March 3, 1863 (Tuesday)
Though the Confederacy has been heralded as the bastion for states rights pretty much since the war ended, they had been the first “federal” government to impose a nationwide draft. By this point in the war, the Southern draft had been in effect for nearly a year, undergoing many changes, mostly involving wealthy people being excepted from it.
For a time, the North seemed not to need one. Enrollment had been great for much of the early war, but over the summer of 1862, when Lincoln called for 300,000 more, many less came forward. Soon, the Federal government charged the individual states to make up the difference through the passing of their own conscription acts.
Almost immediately, there was opposition. For a time, it looked as if Lincoln might have to fight two wars. Mostly, the cries against the draft came from Democratic strongholds. They did not like the way the Republican war effort was turning the war into a war to free the slaves.
When the states could not enforce it, Congress drew up their own plan. By the end of February, both branches passed the Enrollment Act, and on this date, Lincoln signed it into law.
The Enrollment Act (technically called “An Act for enrolling and calling out the national Forces, and for other Purposes”) declared that “all able-bodies male citizens of the United States, and persons of foreign birth who shall have declared on oath their intention to become citizens under and in pursuance of the laws thereof, between the ages of twenty and forty-five years, except as hereinafter excepted, are hereby declared to constitute the national forces, and shall be liable to perform military duty in the service of the United States when called out by the President for that purpose.”
Like its Confederate counterpart, the Federal conscription act had its exceptions. One would be excused from service if found physically or mentally unfit. Any high government official was also excused.
The exceptions then got specific and somewhat complicated. If a widow or an aged or sick parent was dependent upon their only son, the son was exempted. If there were more than one son taking care of the sick or widowed, the surviving parent could choose which son would be allowed to stay home. If an of-age brother or father of children aged twelve and under were their only source of support, that brother or father was exempt.
Also, felons were exempt. Murderers could do no more killing.
Since the age range ran from twenty to forty-five, the Act first called upon those aged twenty to thirty-five, allowing the older folks a temporary reprieve.

++++

- What this exercise asks -
• 1. Based on the passage about the 1863 Enrollment Act, state whether each statement agrees with it, answering yes or no and quoting the words that decide it: (a) The Confederacy imposed a nationwide draft before the North did. (b) The Enrollment Act first called upon men aged twenty to forty-five. (c) Felons were exempt from the Federal draft.
• 2. Return the part of the passage about the 1863 Enrollment Act from "For a time, the" up to and including "own conscription acts.", copied word for word.
Nothing in the records is needed.

[Stored records]
++++

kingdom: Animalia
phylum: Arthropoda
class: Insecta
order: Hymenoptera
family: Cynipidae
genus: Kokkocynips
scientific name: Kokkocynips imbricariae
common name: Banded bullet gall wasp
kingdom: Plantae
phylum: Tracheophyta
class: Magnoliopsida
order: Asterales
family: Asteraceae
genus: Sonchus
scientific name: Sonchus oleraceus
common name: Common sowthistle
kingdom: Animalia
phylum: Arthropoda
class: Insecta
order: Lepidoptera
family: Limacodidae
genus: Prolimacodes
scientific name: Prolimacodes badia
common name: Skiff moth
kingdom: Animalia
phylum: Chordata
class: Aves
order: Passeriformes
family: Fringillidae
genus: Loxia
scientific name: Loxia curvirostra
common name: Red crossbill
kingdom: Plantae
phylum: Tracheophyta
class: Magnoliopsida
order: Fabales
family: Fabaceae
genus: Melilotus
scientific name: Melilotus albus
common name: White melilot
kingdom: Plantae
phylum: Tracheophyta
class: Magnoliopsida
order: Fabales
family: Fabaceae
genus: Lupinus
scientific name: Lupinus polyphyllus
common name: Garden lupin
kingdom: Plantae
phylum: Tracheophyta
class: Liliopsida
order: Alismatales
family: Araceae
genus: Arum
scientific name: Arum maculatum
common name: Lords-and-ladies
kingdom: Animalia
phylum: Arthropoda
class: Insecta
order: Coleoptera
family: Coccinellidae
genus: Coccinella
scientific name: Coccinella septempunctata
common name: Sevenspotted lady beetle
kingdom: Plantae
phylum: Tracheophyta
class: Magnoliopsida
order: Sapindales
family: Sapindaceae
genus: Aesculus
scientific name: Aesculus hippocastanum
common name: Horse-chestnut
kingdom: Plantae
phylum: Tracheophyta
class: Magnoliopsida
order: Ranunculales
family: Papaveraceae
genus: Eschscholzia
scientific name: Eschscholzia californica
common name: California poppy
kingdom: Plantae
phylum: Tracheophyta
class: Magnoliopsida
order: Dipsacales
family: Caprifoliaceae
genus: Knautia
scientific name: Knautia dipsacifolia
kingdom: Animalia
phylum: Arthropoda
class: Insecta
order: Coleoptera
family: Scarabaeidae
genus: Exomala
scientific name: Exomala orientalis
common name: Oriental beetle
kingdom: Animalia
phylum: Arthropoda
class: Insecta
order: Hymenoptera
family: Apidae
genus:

++++

- Responses -
• 1.
(a) Yes: "they had been the first “federal” government to impose a nationwide draft"
(b) No: "the Act first called upon those aged twenty to thirty-five"
(c) Yes: "Also, felons were exempt."

• 2.
For a time, the North seemed not to need one. Enrollment had been great for much of the early war, but over the summer of 1862, when Lincoln called for 300,000 more, many less came forward. Soon, the Federal government charged the individual states to make up the difference through the passing of their own conscription acts.